Penelitian ini dilakukan di Aceh Besar, yaitu di desa Ladong kecamatan Mesjid
Raya, Meunasah Bak Trieng kecamatan Krueng Barona Jaya, desa Lambadeuk
kecamatan Peukan Bada, desa Reukih Dayah kecamatan Indrapuri, desa Teubang
Phui Mesjid kecamatan Montasik dan desa Sibreh Lamtanjong kecamatan Suka
Makmur. Pengumpulan data menggunakan metode wawancara mendalam dan
pengamatan berpartisipasi terhadap tujuh orang informan. Seluruh data dikaji
menggunakan analisis domain, taksonomi, komponensial, dan tema. Hasil
penelitian menunjukkan bahwa pembentukan kata dalam penamaan kuliner terdiri
atas lima pola komposisi yaitu N+N, N+Adj, N+V; N+V+Adj; N+V+N; V+N,
reduplikasi utuh dan sebagian. Ada sembilan proses penamaan kuliner, yaitu
penamaan berdasarkan personalitas fiktif, bahan utama, warna , cara pembuatan,
keserupaan bentuk, bumbu, rasa, alat masak dan peniruan bunyi.
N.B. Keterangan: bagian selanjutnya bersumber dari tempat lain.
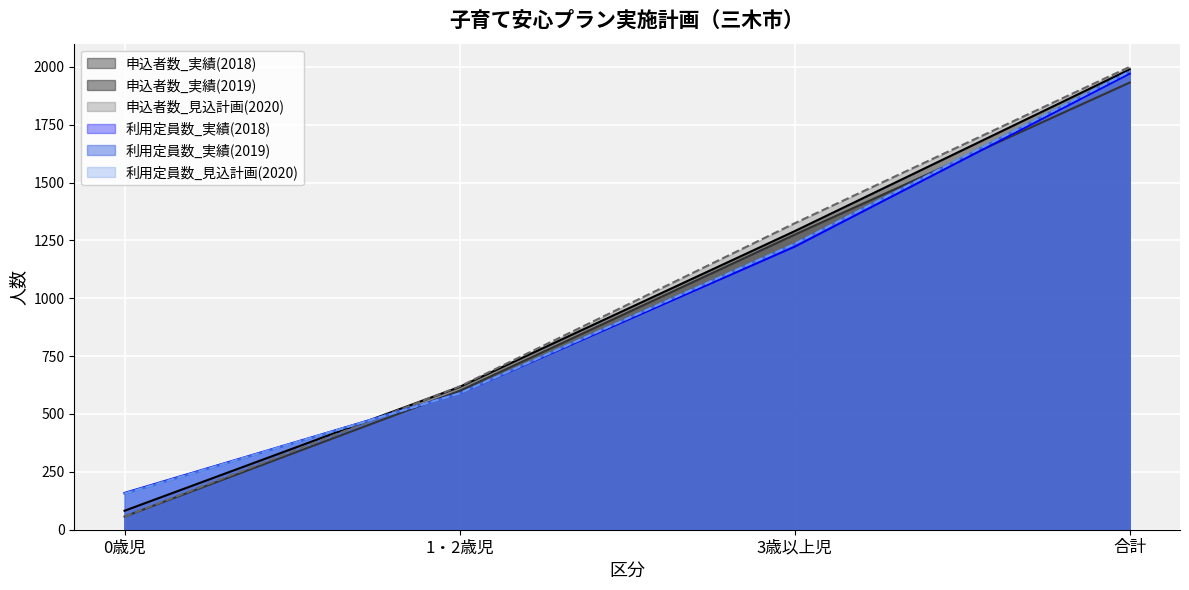

What is the sum of the 申込者数_実績(43191) values at 合計 and 1・2歳児?

2606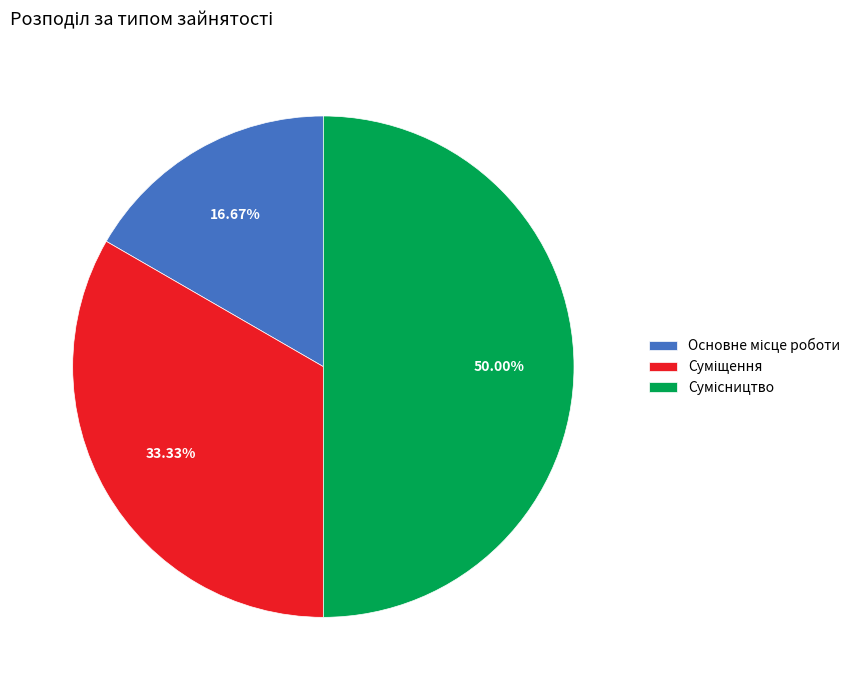

Does any single category account for the majority?

No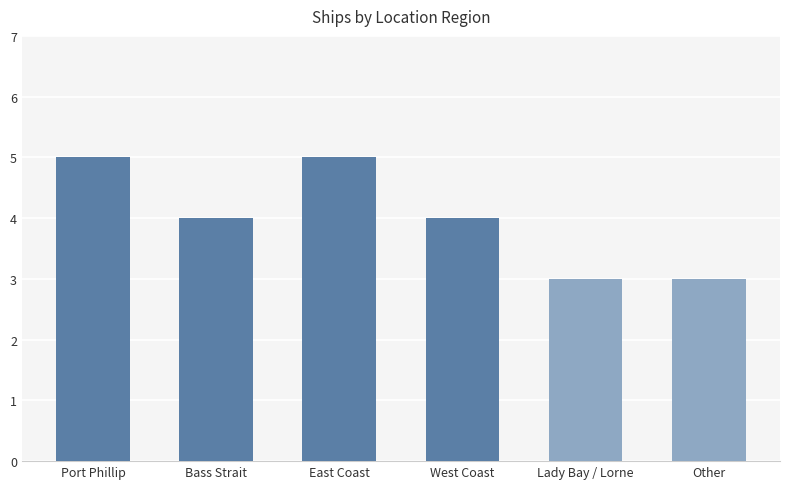

What is the difference between the second highest and second lowest values?

2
Beberapa
leksikon ditemukan, yaitu makanan yang diaduk dan dikonsumsi mentah terdiri
atas leksikon cicah, sambai dan ie boh kaye, makanan yang dikonsumsi setelah
diawetkan atau dibusukkan terdiri atas prom/peudom, jruek, peuda dan
meuraba/melisan, makanan yang dikonsumsi setelah dimasak menggunakan tiga
media dasar yang berbeda , yaitu media dasar air, terdiri atas reuboh,
peulemak,seuop. Media dasar api, terdiri atas leksikon tot, panggang, lheue, sale,
deudah dan Wot, dimasak dengan media dasar minyak terdiri atas gureng dan
tumeh.Konstruksi parafrase makna MSA dan molekul digunakan untuk
mendeskripsikan makna nomina pada nama-nama kuliner berdasarkan kategori
fungsinya, material pembuatan, cara pengolahannya dan tampilan kuliner setelah
diolah. Norma budaya dalam tradisi makan bersama terdiri atas (1)penghargaan
dan rasa hormat kepada orang lain, (2) rasa rendah hati, (3) permintaan maaf, (4)
kerjasama atau tolong menolong, (5) rasa terima kasih, (6)keramahan.